El trabajo en salud mental está basado en el apoyo y servicio de la persona que está en la necesidad de recibir este tipo de ayuda. Por esto mismo, el trabajador de la salud mental va a tener que hacer uso de recursos emocionales e interpersonales. Muchas veces este uso de recursos se puede ver sometido a un desgaste, suponiendo, inevitablemente, una fuente de estrés para estos profesionales. Este evento, hace que los profesionales de la salud mental sean un grupo vulnerable a la triada que componen los síntomas del síndrome de burnout: agotamiento emocional, despersonalización y disminución de la realización personal.
Por supuesto, este estado es un motivo de malestar para los profesionales, pero también puede influir en el desempeño de trabajo que están teniendo. Así, es fácil que, de manera indirecta, la persona atendida también se vea afectada por la situación. Como ejemplo de ello, el sentimiento de despersonalización puede llevar al profesional a una situación de distancia emocional en cuanto a la persona tratada. Incluso de distancia con respecto a ellos mismos con su propio trabajo.
Podemos identificar varias fuentes dentro del origen del síndrome de burnout en los profesionales de la salud mental. La carga de trabajo sería una de ellas, sobre todo cuando ésta viene con la falta de los recursos necesarios. Otro aspecto a destacar es la falta de recompensa (por ejemplo por no recibir el suficiente refuerzo económico, ambiente laboral conflictivo…)… En definitiva, el desajuste entre el entorno laboral y el propio trabajador.
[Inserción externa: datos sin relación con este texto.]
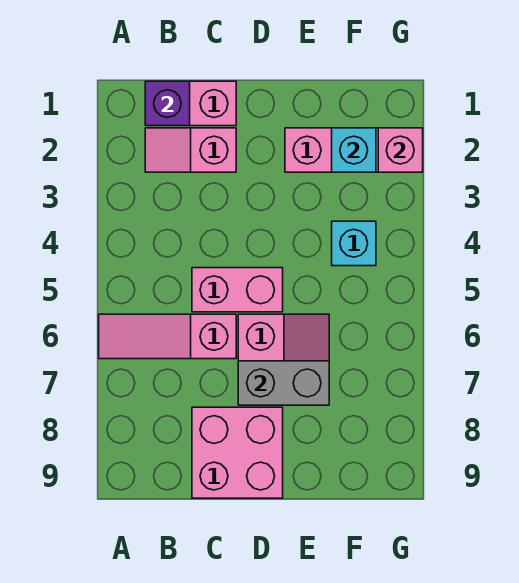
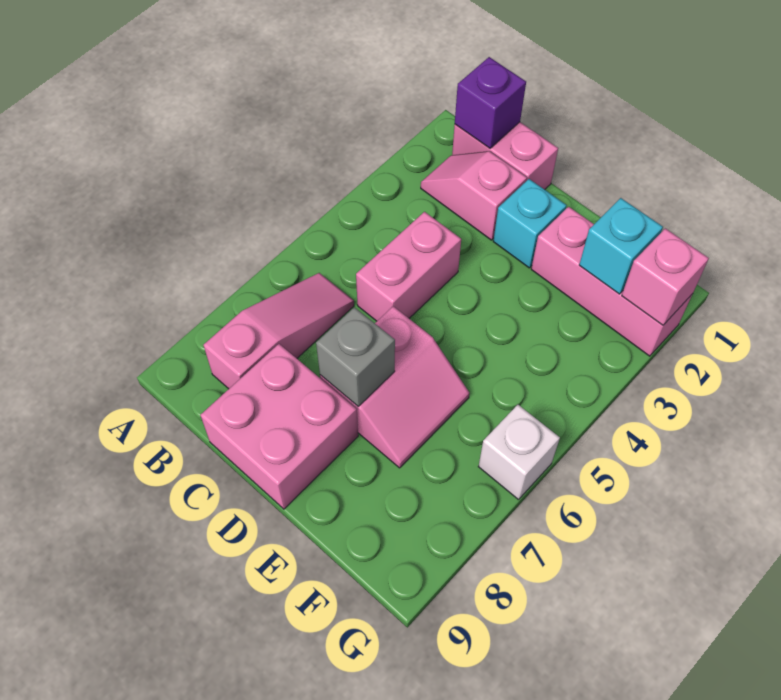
pink slope A6:C6 level 1 top C -> pink slope B6:B8 level 1 top 8
pink brick C5:D5 level 1 -> pink brick C4:C5 level 1
grey brick D7:E7 level 2 -> grey brick D7 level 2
cyan brick F4 level 1 -> cyan brick D2 level 1
none -> white brick G6 level 1

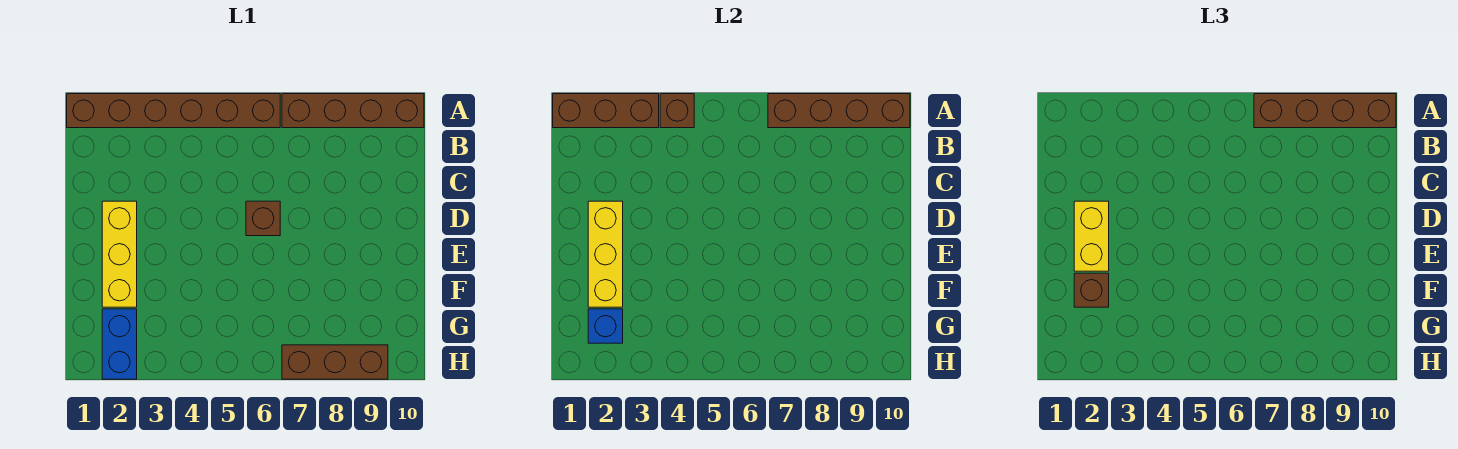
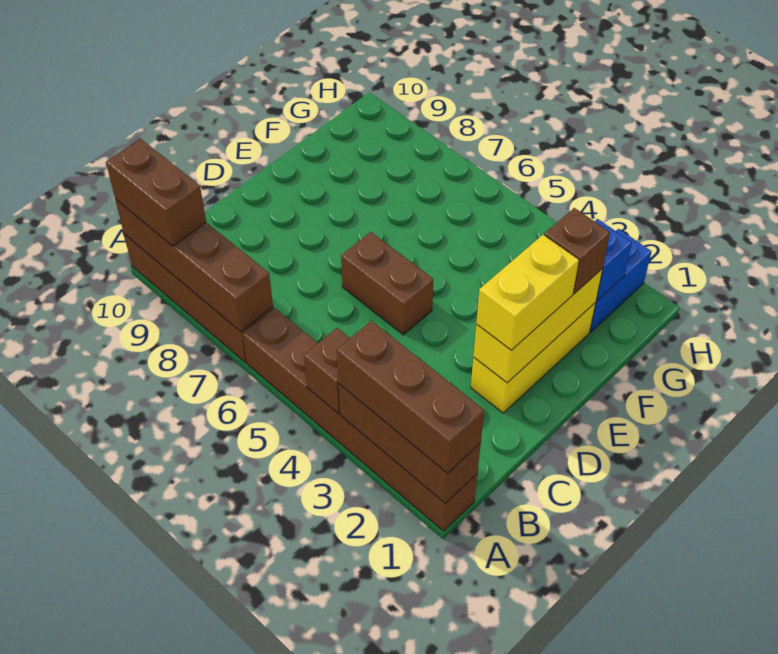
brown brick A7:A10 level 3 -> brown brick A9:A10 level 3
brown brick D6 level 1 -> brown brick D5:D6 level 1
brown brick H7:H9 level 1 -> brown brick A1:A3 level 3

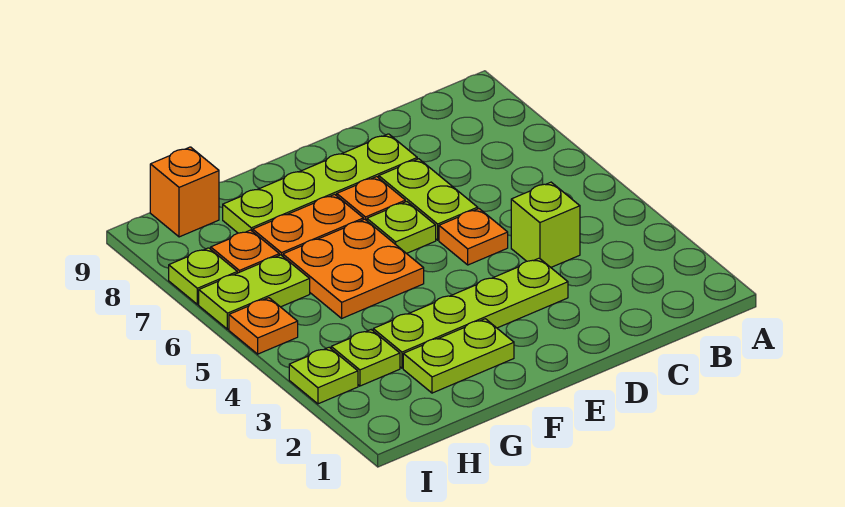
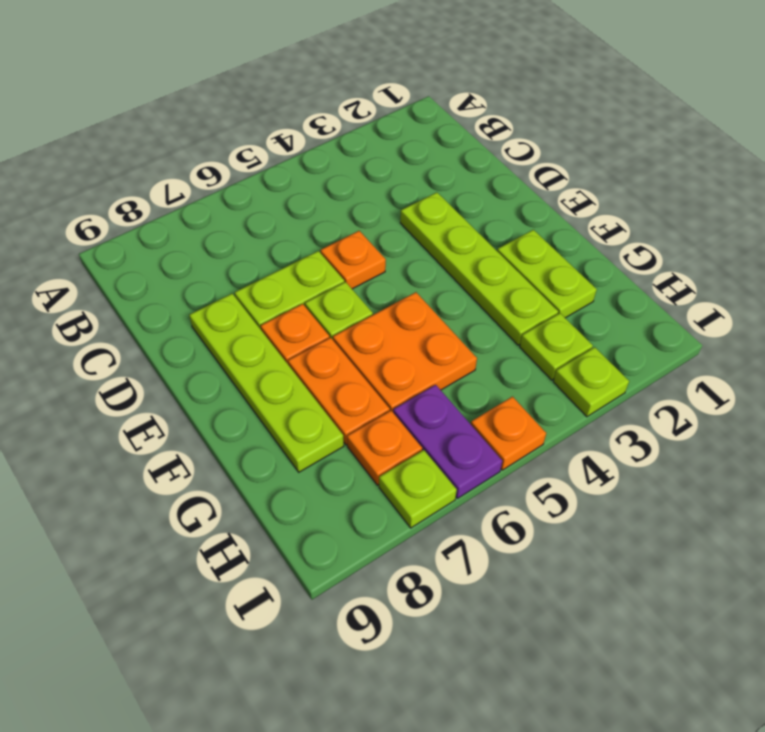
lime brick C4 level 1 -> none
lime plate H6:I6 level 1 -> purple plate H6:I6 level 1
orange brick H9 level 1 -> none

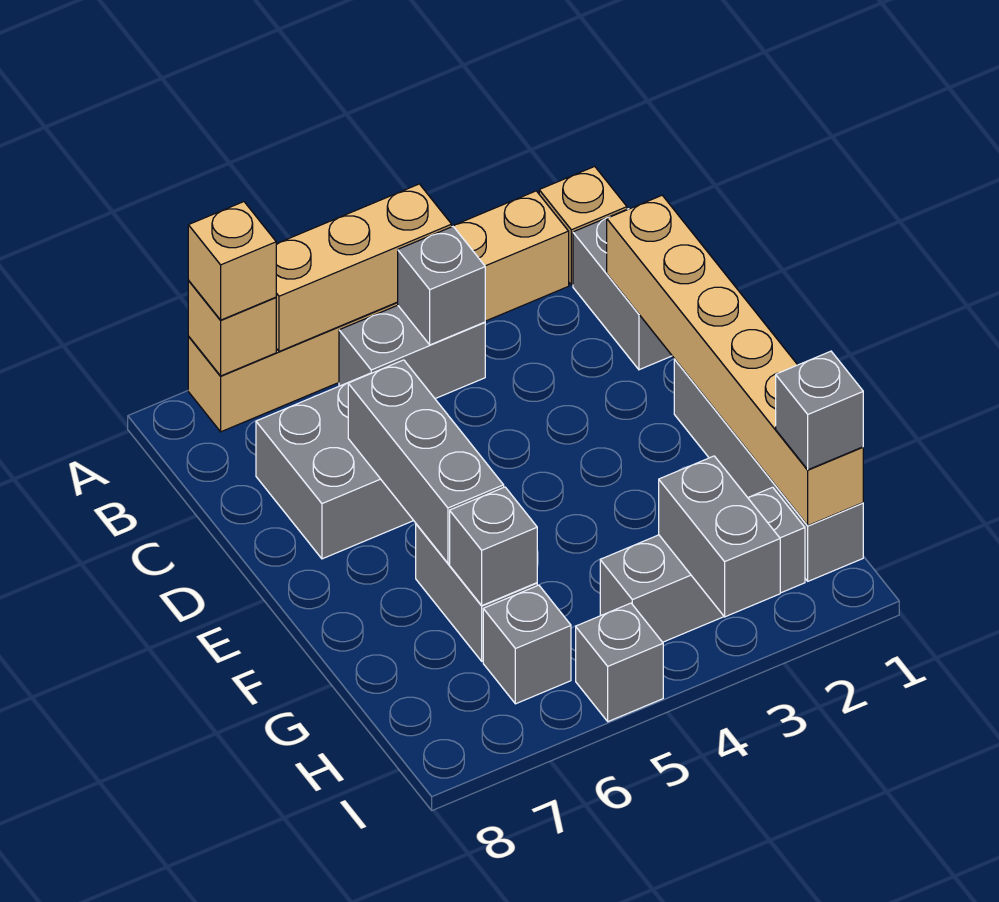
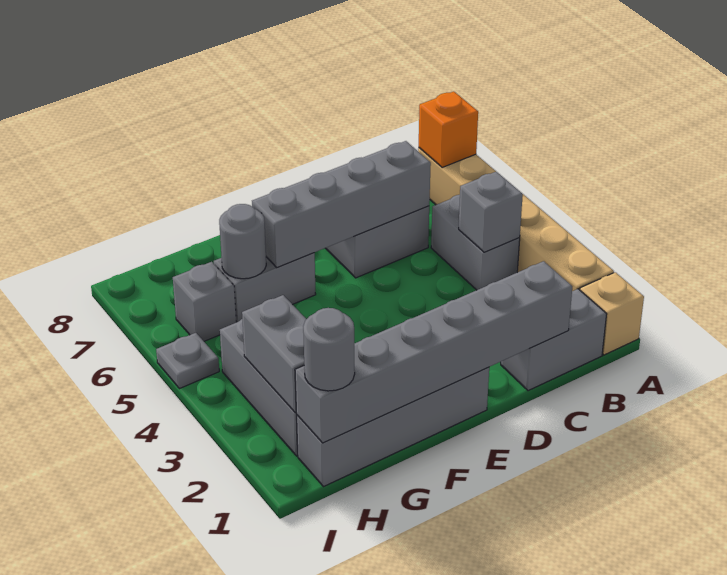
tan brick A4:A6 level 2 -> none
tan brick A7 level 2 -> orange brick A7 level 2
tan brick A7 level 3 -> none
tan brick C1:H1 level 2 -> grey brick C1:H1 level 2
grey brick D6:F6 level 2 -> grey brick C6:F6 level 2
grey brick G6 level 2 -> grey round brick G6 level 2
grey brick H1 level 3 -> grey round brick H1 level 3
grey brick H3:I3 level 2 -> grey brick H2:H3 level 2
grey brick I5 level 1 -> grey plate I5 level 1

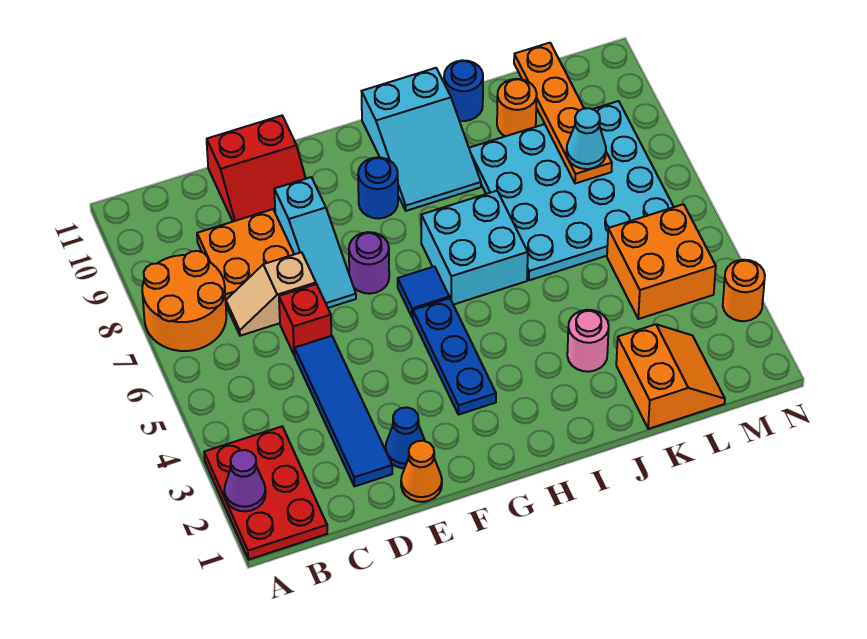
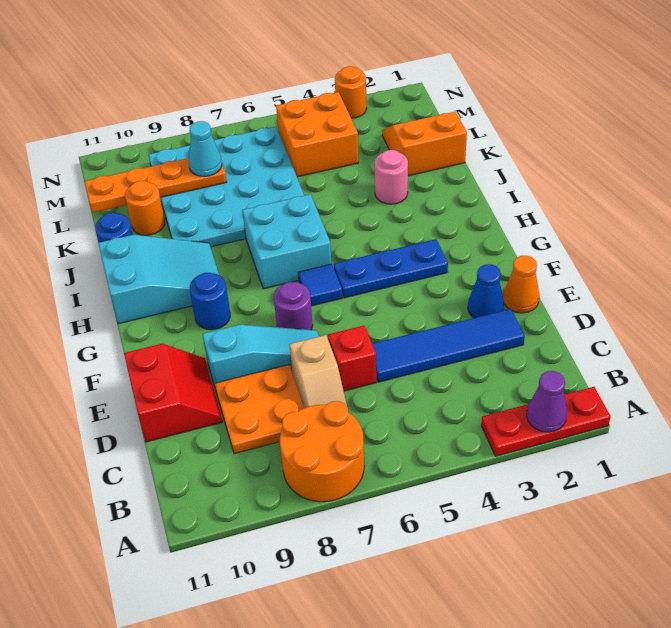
red plate A1:B3 level 1 -> red plate A1:A3 level 1

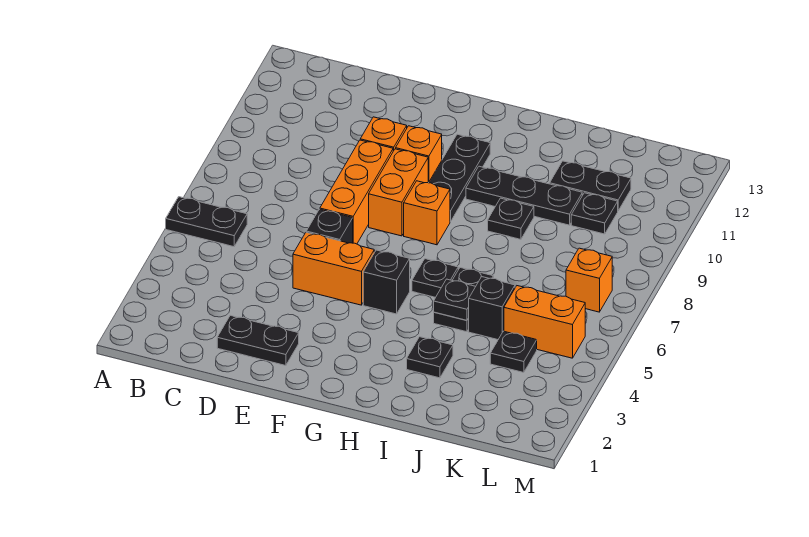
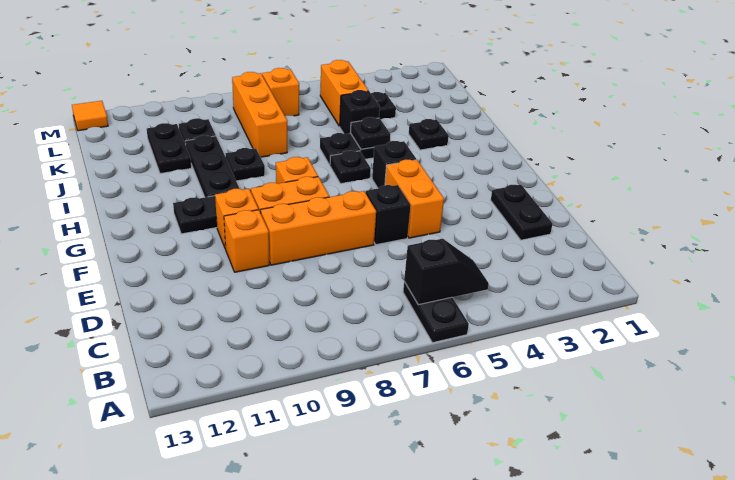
none -> black slope B5:B6 level 2 top 6
none -> orange brick J8:L8 level 1
none -> orange tile M13 level 1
Aun así, no podemos dejar sin mencionar el sentimiento de responsabilidad en cuanto a la persona tratada. Sin duda, muchos profesionales se van a sentir identificados con este punto, y es que, parte de esas responsabilidades conlleva el mantenimiento de relaciones fuertes y sanas con la persona tratada, así como trabajar con situaciones de la propia vida de estas personas que muchas veces pueden ser emocionalmente duras y complicadas.
Es importante señalar las características que vienen con este síndrome en los profesionales de la salud mental. Es importante tener en cuenta estos tres, no solo para su identificación, sino también para dotar a los profesionales de recursos para intentar prevenir su aparición:
- Fatiga por compasión. Cuando el profesional se ve superado por el estrés emocional de la relación empática terapéutica que acompaña sensación de impotencia, apatía, irritabilidad…
- Trauma secundario. Cuando una persona experimenta el estrés emocional del trauma debido a la escucha de la persona que ha vivido el trauma de primera mano.
- Trauma vicario. Traumatización terciaria debido al impacto acumulativo o micro-traumas derivado de la práctica profesional.
Para todos estos profesionales es importante la identificación del síndrome de burnout, en especial para la prevención. Reducir el malestar derivado del trabajo no solo es importante para la salud mental, sino que también para poder disfrutar plenamente de esta rama profesional, que por supuesto, trae consigo cosas muy positivas.